The Loss of Constitutional Faith: McCleskey v. Kemp and the Dark Side of Procedure

2012 
Twenty-five years after it was decided, a legal scholar can still use McCleskey v. Kemp as shorthand for a Supreme Court decision that failed to protect the Constitution’s most basic values. This Article uses Justice Powell’s papers to gain new insight into how an opinion came to be written that engendered so much criticism. What emerges is a sense of how Justice Powell’s belief in the legal system, when coupled with his distrust of “statistical jurisprudence,” led him to place his faith in legal procedures despite statistical evidence that racial bias was infecting the death penalty. McCleskey is thus an important lesson that procedure, despite its many benefits, can have a dark side if it becomes a veneer obscuring injustice. Justice Powell’s opinion, especially the final section of the decision, also provides important lessons about how a judicial opinion communicates messages that reach beyond the holding itself.
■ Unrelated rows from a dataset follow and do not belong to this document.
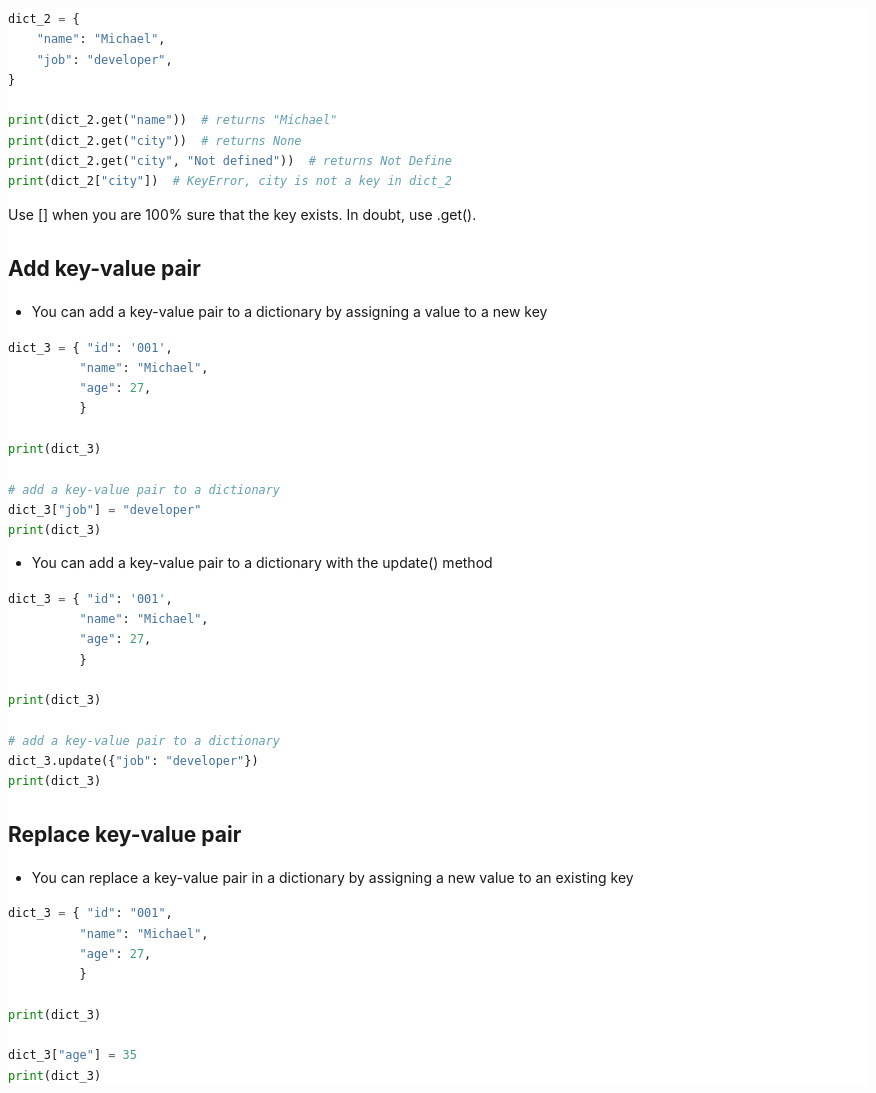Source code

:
 ```python
dict_2 = {
	"name": "Michael",
	"job": "developer",
}

print(dict_2.get("name"))  # returns "Michael"
print(dict_2.get("city"))  # returns None
print(dict_2.get("city", "Not defined"))  # returns Not Define
print(dict_2["city"])  # KeyError, city is not a key in dict_2
```

Use [] when you are 100% sure that the key exists. In doubt, use .get().

<h2 id="add-key-value-pair">Add key-value pair</h2>

- You can add a key-value pair to a dictionary by assigning a value to a new key

```python
dict_3 = { "id": '001',
          "name": "Michael",
          "age": 27,
          }

print(dict_3)

# add a key-value pair to a dictionary
dict_3["job"] = "developer"
print(dict_3)
```

- You can add a key-value pair to a dictionary with the update() method

```python
dict_3 = { "id": '001',
          "name": "Michael",
          "age": 27,
          }

print(dict_3)

# add a key-value pair to a dictionary
dict_3.update({"job": "developer"})
print(dict_3)
```

<h2 id="replace-key-value-pair">Replace key-value pair</h2>

- You can replace a key-value pair in a dictionary by assigning a new value to an existing key

```python
dict_3 = { "id": "001",
          "name": "Michael",
          "age": 27,
          }

print(dict_3)

dict_3["age"] = 35
print(dict_3)
```
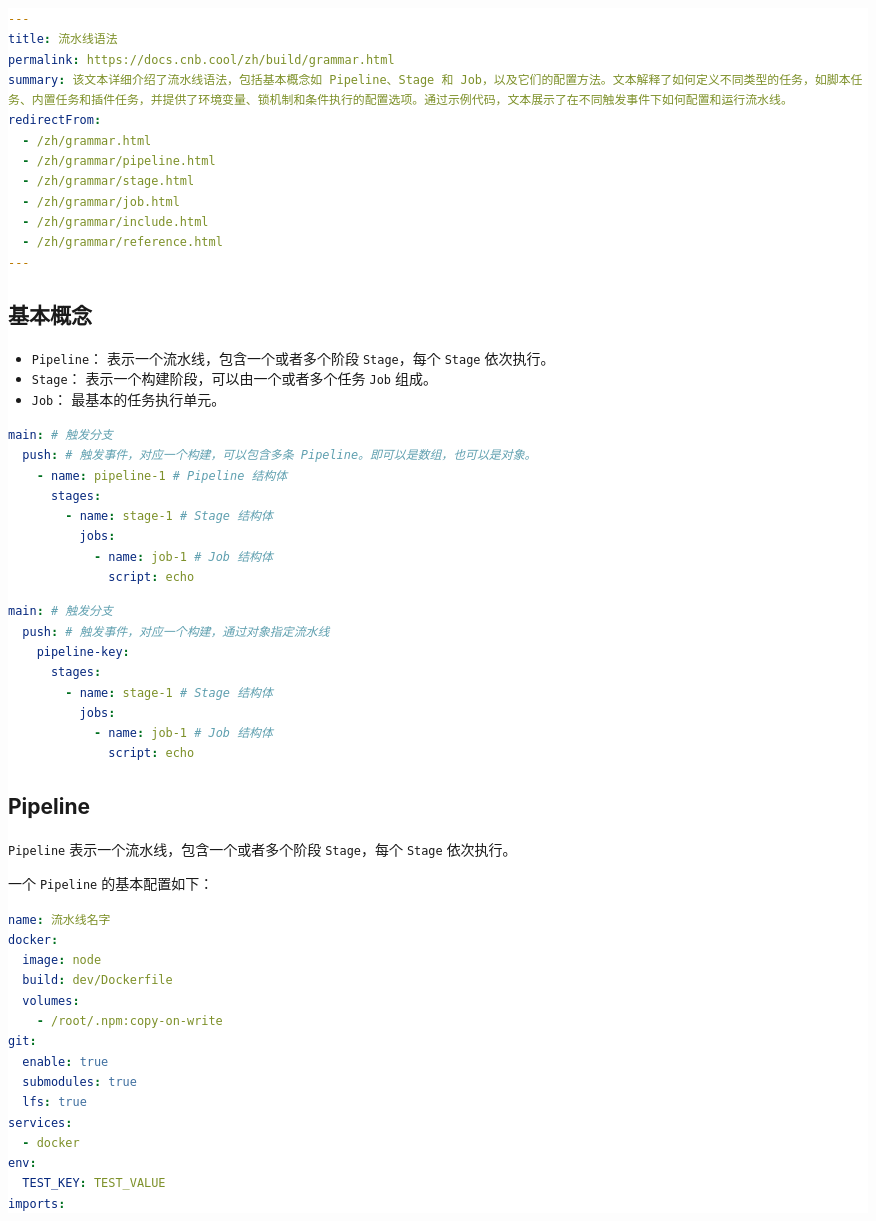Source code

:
 ```yaml
---
title: 流水线语法
permalink: https://docs.cnb.cool/zh/build/grammar.html
summary: 该文本详细介绍了流水线语法，包括基本概念如 Pipeline、Stage 和 Job，以及它们的配置方法。文本解释了如何定义不同类型的任务，如脚本任务、内置任务和插件任务，并提供了环境变量、锁机制和条件执行的配置选项。通过示例代码，文本展示了在不同触发事件下如何配置和运行流水线。
redirectFrom:
  - /zh/grammar.html
  - /zh/grammar/pipeline.html
  - /zh/grammar/stage.html
  - /zh/grammar/job.html
  - /zh/grammar/include.html
  - /zh/grammar/reference.html
---
```

## 基本概念

- `Pipeline`： 表示一个流水线，包含一个或者多个阶段 `Stage`，每个 `Stage` 依次执行。
- `Stage`： 表示一个构建阶段，可以由一个或者多个任务 `Job` 组成。
- `Job`： 最基本的任务执行单元。

```yaml
main: # 触发分支
  push: # 触发事件，对应一个构建，可以包含多条 Pipeline。即可以是数组，也可以是对象。
    - name: pipeline-1 # Pipeline 结构体
      stages:
        - name: stage-1 # Stage 结构体
          jobs:
            - name: job-1 # Job 结构体
              script: echo
```

```yaml
main: # 触发分支
  push: # 触发事件，对应一个构建，通过对象指定流水线
    pipeline-key:
      stages:
        - name: stage-1 # Stage 结构体
          jobs:
            - name: job-1 # Job 结构体
              script: echo
```

## Pipeline

`Pipeline` 表示一个流水线，包含一个或者多个阶段 `Stage`，每个 `Stage` 依次执行。

一个 `Pipeline` 的基本配置如下：

```yaml
name: 流水线名字
docker:
  image: node
  build: dev/Dockerfile
  volumes:
    - /root/.npm:copy-on-write
git:
  enable: true
  submodules: true
  lfs: true
services:
  - docker
env:
  TEST_KEY: TEST_VALUE
imports:
```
Indeed, the Article compares Powell’s opinion to the concurrence that Justice Scalia proposed but never wrote – a concurrence that would have acknowledged that “irrational sympathies and antipathies including racial” inevitably enter a capital jury’s decision, but then would have found no constitutional violation. The Article ultimately asks: although Scalia’s position might have provoked outrage, might not its candor in the long run have produced a more constructive response than Powell’s opinion which appeared to adopt a position of willful blindness towards the existence of racial bias?